In general, I strongly recommend using this over the "industry standard" Python-based setup, as the overheads of 1GB+ of random dependencies and interpreted language do tend to build up in ways beyond what shows up in benchmarks. (You might not lose so much time per token, but you will use more RAM (easy to measure) and put more strain on assorted caches and buffers (harder to attribute) and have more context switches degrading UI interactivity.)

In general, I strongly recommend using this over the "industry standard" Python-based setup, as the overheads of 1GB+ of random dependencies and interpreted language do tend to build up in ways beyond what shows up in benchmarks

Very true. Playing around with stable diffusion has made the impossible - made my windows seize up over memory, actual app crashes & need to restart the system more than every three weeks when the inevitable update happens.

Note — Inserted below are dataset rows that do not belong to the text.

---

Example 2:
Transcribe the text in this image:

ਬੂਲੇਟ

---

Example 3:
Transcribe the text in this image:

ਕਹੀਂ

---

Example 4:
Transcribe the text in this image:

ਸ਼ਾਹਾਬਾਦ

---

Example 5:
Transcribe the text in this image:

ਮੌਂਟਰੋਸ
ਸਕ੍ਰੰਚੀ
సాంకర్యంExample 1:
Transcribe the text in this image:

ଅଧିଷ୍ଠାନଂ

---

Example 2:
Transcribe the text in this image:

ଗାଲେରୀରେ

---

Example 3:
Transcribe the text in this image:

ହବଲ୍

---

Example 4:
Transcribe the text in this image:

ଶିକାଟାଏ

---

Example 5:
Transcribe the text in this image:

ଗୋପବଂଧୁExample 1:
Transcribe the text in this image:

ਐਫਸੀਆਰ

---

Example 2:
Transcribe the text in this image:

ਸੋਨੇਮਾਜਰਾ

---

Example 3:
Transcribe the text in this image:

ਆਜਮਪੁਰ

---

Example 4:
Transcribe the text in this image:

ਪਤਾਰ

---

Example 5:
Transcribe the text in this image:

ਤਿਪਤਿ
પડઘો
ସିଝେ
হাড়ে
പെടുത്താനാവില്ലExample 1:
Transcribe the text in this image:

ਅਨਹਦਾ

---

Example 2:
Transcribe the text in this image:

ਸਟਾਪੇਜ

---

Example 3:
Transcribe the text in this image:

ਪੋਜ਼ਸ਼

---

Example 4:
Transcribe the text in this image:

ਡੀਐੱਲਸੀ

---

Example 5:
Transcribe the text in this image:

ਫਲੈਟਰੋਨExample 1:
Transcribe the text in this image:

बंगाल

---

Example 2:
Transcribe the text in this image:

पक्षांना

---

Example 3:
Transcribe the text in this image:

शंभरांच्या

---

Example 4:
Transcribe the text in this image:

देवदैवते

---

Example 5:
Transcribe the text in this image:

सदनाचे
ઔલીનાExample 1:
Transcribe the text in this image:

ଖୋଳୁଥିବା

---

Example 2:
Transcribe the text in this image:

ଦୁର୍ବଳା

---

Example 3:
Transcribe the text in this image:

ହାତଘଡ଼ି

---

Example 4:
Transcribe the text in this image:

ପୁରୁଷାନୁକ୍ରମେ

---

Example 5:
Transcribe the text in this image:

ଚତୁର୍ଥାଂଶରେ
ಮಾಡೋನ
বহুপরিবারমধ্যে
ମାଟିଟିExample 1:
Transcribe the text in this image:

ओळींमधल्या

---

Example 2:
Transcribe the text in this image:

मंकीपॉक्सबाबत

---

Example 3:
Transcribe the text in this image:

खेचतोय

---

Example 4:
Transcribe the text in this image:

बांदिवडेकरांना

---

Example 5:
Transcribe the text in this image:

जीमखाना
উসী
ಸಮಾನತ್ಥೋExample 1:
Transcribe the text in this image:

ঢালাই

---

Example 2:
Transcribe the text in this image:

I had to download rammap from sysinternals because it could delete leaked memory a1111 spilled in gigabytes every time a model was being swapped. Every ~50 mb of pics generated it will need restarting.

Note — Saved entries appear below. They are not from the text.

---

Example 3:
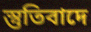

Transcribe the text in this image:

স্তুতিবাদে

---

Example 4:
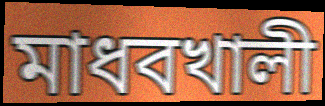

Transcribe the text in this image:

মাধবখালী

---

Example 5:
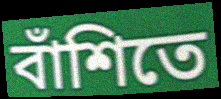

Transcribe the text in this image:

বাঁশিতে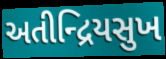
અતીન્દ્રિયસુખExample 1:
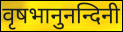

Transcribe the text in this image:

वृषभानुनन्दिनी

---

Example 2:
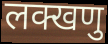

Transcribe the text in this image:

लक्खणु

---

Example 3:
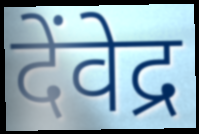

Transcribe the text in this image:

देंवेद्र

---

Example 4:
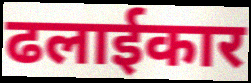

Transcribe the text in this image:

ढलाईकार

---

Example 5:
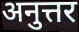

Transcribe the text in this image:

अनुत्तरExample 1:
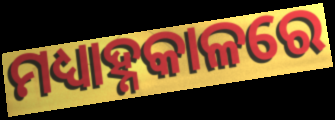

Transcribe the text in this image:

ମଧ୍ୟାହ୍ନକାଳରେ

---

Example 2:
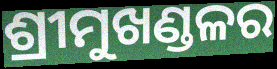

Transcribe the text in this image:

ଶ୍ରୀମୁଖଣ୍ଡଳର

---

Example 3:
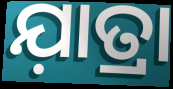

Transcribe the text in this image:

ଯ଼ାତ୍ରା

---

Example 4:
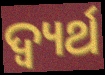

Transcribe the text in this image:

ଦ୍ୱ୍ୟର୍ଥ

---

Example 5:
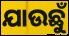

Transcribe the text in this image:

ଯାଉଛୁଁ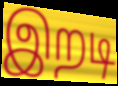
இறடிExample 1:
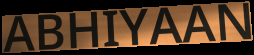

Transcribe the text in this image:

ABHIYAAN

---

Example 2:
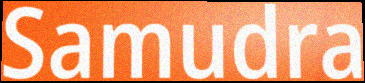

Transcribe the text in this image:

Samudra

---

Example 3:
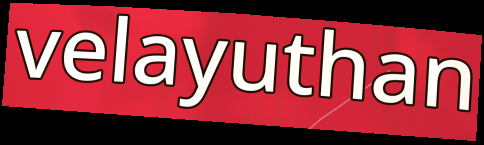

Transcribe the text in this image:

velayuthan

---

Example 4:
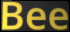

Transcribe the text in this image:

Bee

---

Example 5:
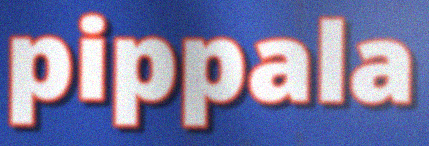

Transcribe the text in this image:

pippala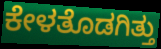
ಕೇಳತೊಡಗಿತ್ತುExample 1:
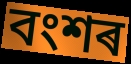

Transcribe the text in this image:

বংশৰ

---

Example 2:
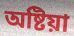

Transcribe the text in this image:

অষ্টিয়া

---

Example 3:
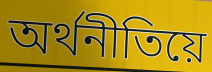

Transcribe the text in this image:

অৰ্থনীতিয়ে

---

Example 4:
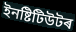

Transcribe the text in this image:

ইনষ্টিটিউটৰ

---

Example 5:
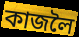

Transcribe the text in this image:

কাজলৈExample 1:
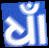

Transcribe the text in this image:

ଧାଁ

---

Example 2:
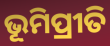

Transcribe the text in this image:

ଭୂମିପ୍ରୀତି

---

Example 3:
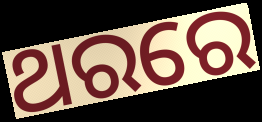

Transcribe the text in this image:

ଥରରେ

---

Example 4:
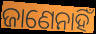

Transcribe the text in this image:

ଜାଣେନାହିଁ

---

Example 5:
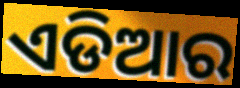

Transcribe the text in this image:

ଏଡିଆରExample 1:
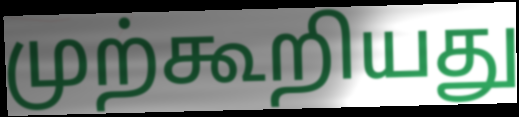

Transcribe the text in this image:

முற்கூறியது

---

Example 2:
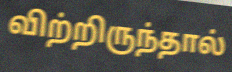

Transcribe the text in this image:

விற்றிருந்தால்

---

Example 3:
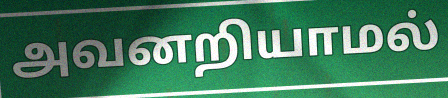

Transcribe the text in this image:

அவனறியாமல்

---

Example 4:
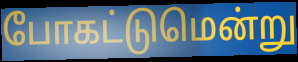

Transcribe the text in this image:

போகட்டுமென்று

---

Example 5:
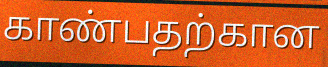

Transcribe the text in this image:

காண்பதற்கான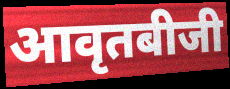
आवृतबीजी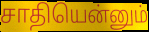
சாதியென்னும்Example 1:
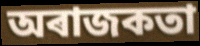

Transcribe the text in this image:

অৰাজকতা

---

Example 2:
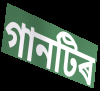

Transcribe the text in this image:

Maybe I should go to comfyUI.

Thanks! Do you use it?

Yes, though I haven't paid attention to it in about half a year so I couldn't answer what the capabilities of the best models are nowadays. My general sense was that performance of the "reasonably-sized" models (of the kind that you could run on a standard-architecture laptop, perhaps up to 14B?) has stagnated somewhat, as the big research budgets go into higher-spec models and the local model community has structural issues (inadequate understanding of machine learning, inadequate mental model of LLMs, inadequate benchmarks/targets). That is not to say they aren't useful for certain things; I have encountered 7B models that could compete with Google Translate performance on translating some language pairs and were pretty usable as a "soft wiki" for API documentation and geographic trivia and what-not.